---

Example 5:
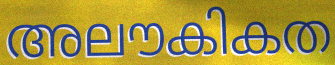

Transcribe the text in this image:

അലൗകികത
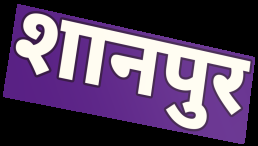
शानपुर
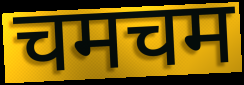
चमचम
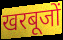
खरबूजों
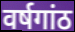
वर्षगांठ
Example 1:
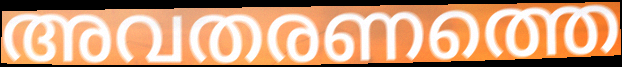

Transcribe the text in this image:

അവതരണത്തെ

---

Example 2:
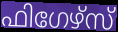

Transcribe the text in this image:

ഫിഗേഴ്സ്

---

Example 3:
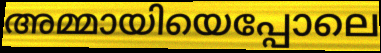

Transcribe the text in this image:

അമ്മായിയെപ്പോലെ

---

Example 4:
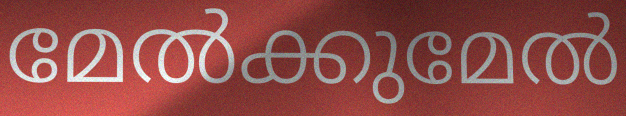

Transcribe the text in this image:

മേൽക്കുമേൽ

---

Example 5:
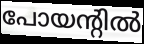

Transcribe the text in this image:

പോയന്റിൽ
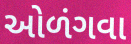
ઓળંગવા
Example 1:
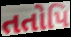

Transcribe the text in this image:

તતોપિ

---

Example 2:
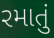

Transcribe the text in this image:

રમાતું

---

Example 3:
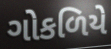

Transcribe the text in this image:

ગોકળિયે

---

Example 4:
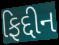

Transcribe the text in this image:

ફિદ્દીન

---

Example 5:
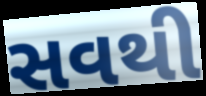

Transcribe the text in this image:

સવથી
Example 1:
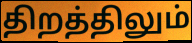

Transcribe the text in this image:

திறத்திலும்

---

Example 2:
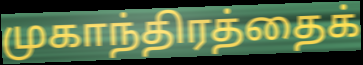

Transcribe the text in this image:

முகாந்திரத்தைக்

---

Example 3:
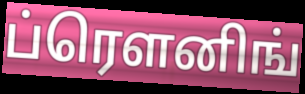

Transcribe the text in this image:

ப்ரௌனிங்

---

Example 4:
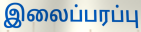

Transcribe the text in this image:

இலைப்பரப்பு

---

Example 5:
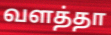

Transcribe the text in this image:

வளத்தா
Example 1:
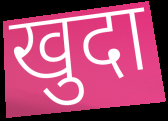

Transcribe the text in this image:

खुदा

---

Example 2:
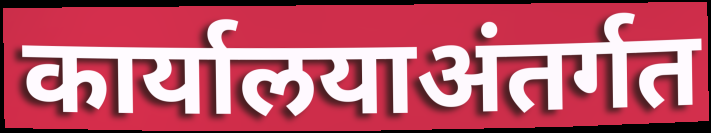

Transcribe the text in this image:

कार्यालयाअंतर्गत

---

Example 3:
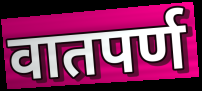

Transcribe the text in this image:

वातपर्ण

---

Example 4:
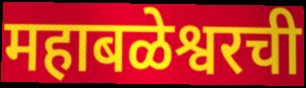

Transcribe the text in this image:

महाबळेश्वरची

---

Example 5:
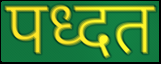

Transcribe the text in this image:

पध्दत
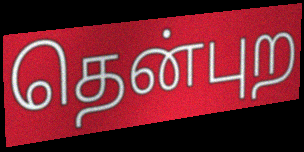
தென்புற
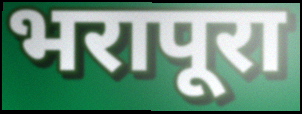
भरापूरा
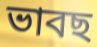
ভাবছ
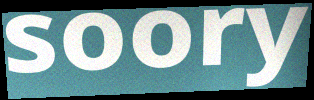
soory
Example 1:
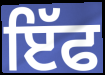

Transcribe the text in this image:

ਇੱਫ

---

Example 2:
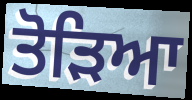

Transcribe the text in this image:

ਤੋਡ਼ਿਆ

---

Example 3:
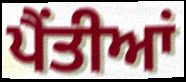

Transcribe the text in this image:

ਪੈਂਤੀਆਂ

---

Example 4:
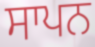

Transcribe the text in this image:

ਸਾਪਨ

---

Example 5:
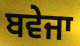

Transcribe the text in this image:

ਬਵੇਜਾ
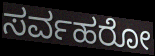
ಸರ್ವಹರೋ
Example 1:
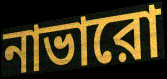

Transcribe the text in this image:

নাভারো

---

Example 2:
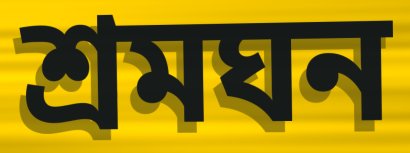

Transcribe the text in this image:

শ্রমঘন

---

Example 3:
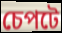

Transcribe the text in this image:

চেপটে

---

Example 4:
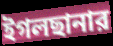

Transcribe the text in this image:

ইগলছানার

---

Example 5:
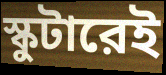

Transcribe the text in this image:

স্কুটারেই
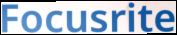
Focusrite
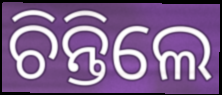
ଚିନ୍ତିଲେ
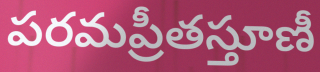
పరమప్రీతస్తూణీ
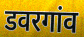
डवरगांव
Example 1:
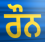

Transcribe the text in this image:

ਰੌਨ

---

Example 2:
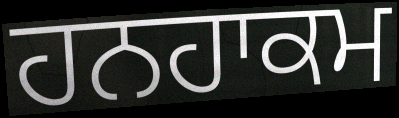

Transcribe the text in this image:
-*-
Output the records exactly, pictures excluded.

---

Example 5:

Transcribe the text in this image:

അലൗകികത
शानपुर
चमचम
खरबूजों
वर्षगांठ
Example 1:

Transcribe the text in this image:

അവതരണത്തെ

---

Example 2:

Transcribe the text in this image:

ഫിഗേഴ്സ്

---

Example 3:

Transcribe the text in this image:

അമ്മായിയെപ്പോലെ

---

Example 4:

Transcribe the text in this image:

മേൽക്കുമേൽ

---

Example 5:

Transcribe the text in this image:

പോയന്റിൽ
ઓળંગવા
Example 1:

Transcribe the text in this image:

તતોપિ

---

Example 2:

Transcribe the text in this image:

રમાતું

---

Example 3:

Transcribe the text in this image:

ગોકળિયે

---

Example 4:

Transcribe the text in this image:

ફિદ્દીન

---

Example 5:

Transcribe the text in this image:

સવથી
Example 1:

Transcribe the text in this image:

திறத்திலும்

---

Example 2:

Transcribe the text in this image:

முகாந்திரத்தைக்

---

Example 3:

Transcribe the text in this image:

ப்ரௌனிங்

---

Example 4:

Transcribe the text in this image:

இலைப்பரப்பு

---

Example 5:

Transcribe the text in this image:

வளத்தா
Example 1:

Transcribe the text in this image:

खुदा

---

Example 2:

Transcribe the text in this image:

कार्यालयाअंतर्गत

---

Example 3:

Transcribe the text in this image:

वातपर्ण

---

Example 4:

Transcribe the text in this image:

महाबळेश्वरची

---

Example 5:

Transcribe the text in this image:

पध्दत
தென்புற
भरापूरा
ভাবছ
soory
Example 1:

Transcribe the text in this image:

ਇੱਫ

---

Example 2:

Transcribe the text in this image:

ਤੋਡ਼ਿਆ

---

Example 3:

Transcribe the text in this image:

ਪੈਂਤੀਆਂ

---

Example 4:

Transcribe the text in this image:

ਸਾਪਨ

---

Example 5:

Transcribe the text in this image:

ਬਵੇਜਾ
ಸರ್ವಹರೋ
Example 1:

Transcribe the text in this image:

নাভারো

---

Example 2:

Transcribe the text in this image:

শ্রমঘন

---

Example 3:

Transcribe the text in this image:

চেপটে

---

Example 4:

Transcribe the text in this image:

ইগলছানার

---

Example 5:

Transcribe the text in this image:

স্কুটারেই
Focusrite
ଚିନ୍ତିଲେ
పరమప్రీతస్తూణీ
डवरगांव
Example 1:

Transcribe the text in this image:

ਰੌਨ

---

Example 2:

Transcribe the text in this image:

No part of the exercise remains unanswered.